-- Opening Marker --
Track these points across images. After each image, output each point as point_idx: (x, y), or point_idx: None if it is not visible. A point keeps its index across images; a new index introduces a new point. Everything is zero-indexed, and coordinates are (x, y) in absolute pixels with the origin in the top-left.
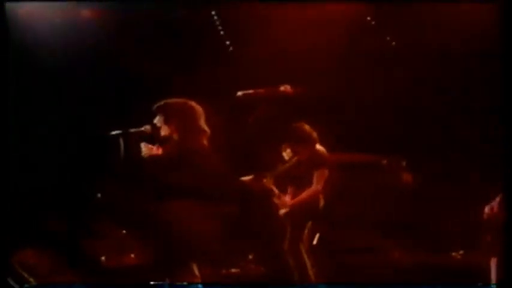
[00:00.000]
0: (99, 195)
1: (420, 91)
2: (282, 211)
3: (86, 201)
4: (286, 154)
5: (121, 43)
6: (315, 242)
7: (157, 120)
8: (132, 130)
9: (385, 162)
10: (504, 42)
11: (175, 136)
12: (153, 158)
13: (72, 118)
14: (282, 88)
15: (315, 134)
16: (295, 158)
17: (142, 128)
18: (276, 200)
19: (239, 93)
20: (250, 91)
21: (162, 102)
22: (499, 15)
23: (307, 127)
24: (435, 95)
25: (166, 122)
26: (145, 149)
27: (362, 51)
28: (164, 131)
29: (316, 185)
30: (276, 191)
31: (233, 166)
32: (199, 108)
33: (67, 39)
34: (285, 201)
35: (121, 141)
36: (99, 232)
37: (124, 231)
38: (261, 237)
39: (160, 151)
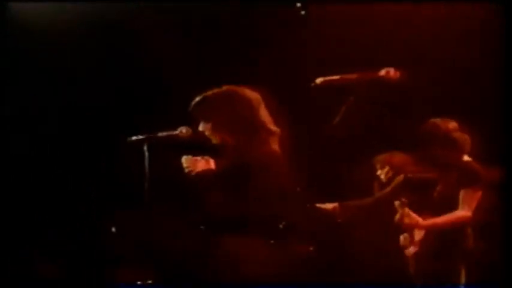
-- Closing Marker --
• _Task instructions_
Copy the listing in full and without alteration, omitting every picture.

• _The completed task_
Track these points across images. After each image, output each point as point_idx: (x, y), or point_idx: None if it is not visible. A point keeps its index across images; a new index introduces a new point. Everything is zero-indexed, and coordinates are (x, y) in absolute pixels with the origin in the top-left.
[00:00.000]
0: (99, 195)
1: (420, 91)
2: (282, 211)
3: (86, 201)
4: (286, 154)
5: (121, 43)
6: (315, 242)
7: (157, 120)
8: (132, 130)
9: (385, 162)
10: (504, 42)
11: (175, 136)
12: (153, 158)
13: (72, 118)
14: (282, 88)
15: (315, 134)
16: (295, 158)
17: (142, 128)
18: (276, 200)
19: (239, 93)
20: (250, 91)
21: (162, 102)
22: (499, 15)
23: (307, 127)
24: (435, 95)
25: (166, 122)
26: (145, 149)
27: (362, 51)
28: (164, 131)
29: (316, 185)
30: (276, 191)
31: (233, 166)
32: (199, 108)
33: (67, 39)
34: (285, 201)
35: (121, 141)
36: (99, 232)
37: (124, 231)
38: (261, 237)
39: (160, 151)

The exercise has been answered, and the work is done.